3. Pheonix Copley (Capitals de Washington): Le parcours éliminatoire des Capitals de Washington a changé d’allure quand Barry Trotz s’est enfin décidé à confier le filet à Braden Holtby le printemps dernier. Son ancien adjoint Philip Grubauer est parti. Cette saison, c’est le jeune Pheonix Copley qui change la donne.

Quand Copley (9-2-1) joue, les Caps obtiennent 79,2 % des points disponibles. Et quand Holtby obtient le départ, ce sont 59,3 % des points qui sont mis en banque par les champions de la Coupe Stanley.

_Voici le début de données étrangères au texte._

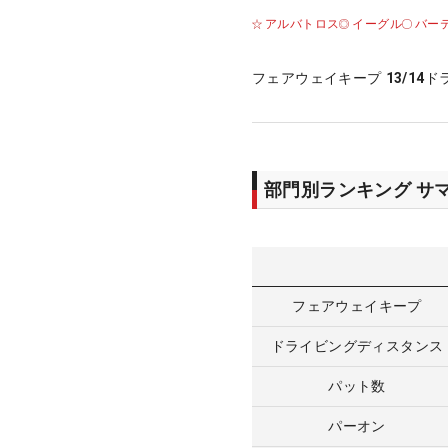
アルバトロス
イーグル
バー
フェアウェイキープ
13/14
ド
部門別ランキング サ
フェアウェイキープ
ドライビングディスタンス
パット数
パーオン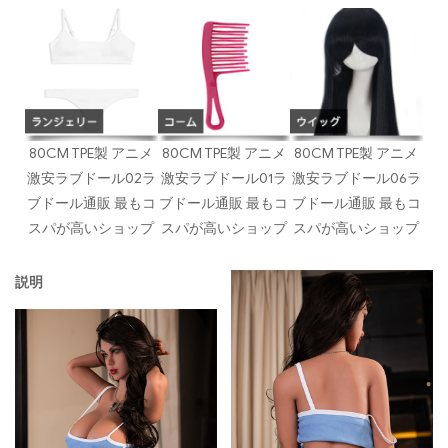
80CM TPE製 アニメ
80CM TPE製 アニメ
80CM TPE製 アニメ
激安ラブドール02ラ
激安ラブドール01ラ
激安ラブドール06ラ
ブドール通販 最もコ
ブドール通販 最もコ
ブドール通販 最もコ
スパが高いショップ
スパが高いショップ
スパが高いショップ
説明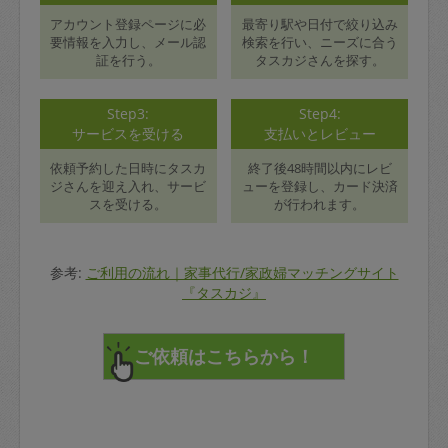
アカウント登録ページに必
最寄り駅や日付で絞り込み
要情報を入力し、メール認
検索を行い、ニーズに合う
証を行う。
タスカジさんを探す。
Step3:
Step4:
サービスを受ける
支払いとレビュー
依頼予約した日時にタスカ
終了後48時間以内にレビ
ジさんを迎え入れ、サービ
ューを登録し、カード決済
スを受ける。
が行われます。
参考:
ご利用の流れ｜家事代行/家政婦マッチングサイト
『タスカジ』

Les Capitals sont en 1re place dans la Division métropolitaine en vertu d’une récolte de 51 points. Mais si Copley avait simplement offert le même rendement que Holtby en première moitié, les Caps ne feraient présentement pas partie des équipes qualifiées en vue des séries.

La situation montréalaise

La moyenne d’efficacité de Carey Price est de 25 points supérieure à celle de son adjoint Antti Niemi (,906 versus ,881). Mais quand vient le temps d’empocher des points de classement, le Finlandais fait tout de même un boulot très respectable depuis le début du calendrier.

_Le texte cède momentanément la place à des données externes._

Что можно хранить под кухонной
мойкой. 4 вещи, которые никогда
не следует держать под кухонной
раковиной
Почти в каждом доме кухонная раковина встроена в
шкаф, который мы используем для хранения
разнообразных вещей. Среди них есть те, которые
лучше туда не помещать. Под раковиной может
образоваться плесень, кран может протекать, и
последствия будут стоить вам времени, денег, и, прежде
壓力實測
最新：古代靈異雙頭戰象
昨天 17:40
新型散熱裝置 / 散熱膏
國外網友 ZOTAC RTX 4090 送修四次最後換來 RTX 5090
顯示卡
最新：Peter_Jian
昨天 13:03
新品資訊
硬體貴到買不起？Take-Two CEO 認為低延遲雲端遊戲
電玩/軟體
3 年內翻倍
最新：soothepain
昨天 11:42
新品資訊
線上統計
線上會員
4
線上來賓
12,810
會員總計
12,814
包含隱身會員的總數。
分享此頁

Niemi (6-4-1) a défendu avec succès 59,1% des points de classement lorsque Claude Julien a fait appel à ses services alors que Price (16-10-4) en a rapatrié 60 %. Les deux peuvent évidemment faire mieux. Mais le CH obtient au moins une récolte de points acceptable de la part de son auxiliaire.

Un duel étonnamment serré

Andrei Vasilevskiy et Louis Domingue (Lightning de Tampa Bay): Le Lightning a inscrit 171 buts en première moitié de saison. Seulement trois équipes ont fait mieux lors du dernier quart de siècle. Détenteur du 1er rang de la LNH, Tampa Bay détient une priorité de 12 points sur ses plus proches poursuivants à la mi-saison. Selon les statisticiens de TSN, aucune équipe n’a joui d’une telle avance depuis le Canadien de la saison 1959-1960.

Derrière cette formidable machine offensive, qui accorde tout de même 32,4 tirs par match (23e dans la LNH), le Russe Andrei Vasilevskiy et le Québécois Louis Domingue se livrent l’un des meilleurs duels de gardiens de la saison.

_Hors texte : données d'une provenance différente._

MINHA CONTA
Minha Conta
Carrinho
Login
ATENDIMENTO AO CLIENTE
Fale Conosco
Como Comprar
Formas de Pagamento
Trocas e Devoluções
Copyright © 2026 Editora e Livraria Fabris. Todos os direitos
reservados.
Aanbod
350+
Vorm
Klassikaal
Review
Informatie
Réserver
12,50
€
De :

Vasilevskiy (16-3-2) a rapatrié 80.9% des points qu’il a été appelé à défendre. Et son adjoint Domingue (15-4-0), qui a pris la relève durant une blessure de Vasilevskiy, a répliqué avec une récolte de 78,9 %.

On peut arguer qu’il est plus facile de récolter des points derrière une bonne attaque. Mais dans notre classement de l’an dernier, Vasilevskiy récoltait 85,9 % des points qu’il défendait alors que son adjoint Peter Budaj ne parvenait à protéger que 50 % de ceux-ci.

Le Lightning est donc en bien meilleure position qu’à pareille date l’an dernier.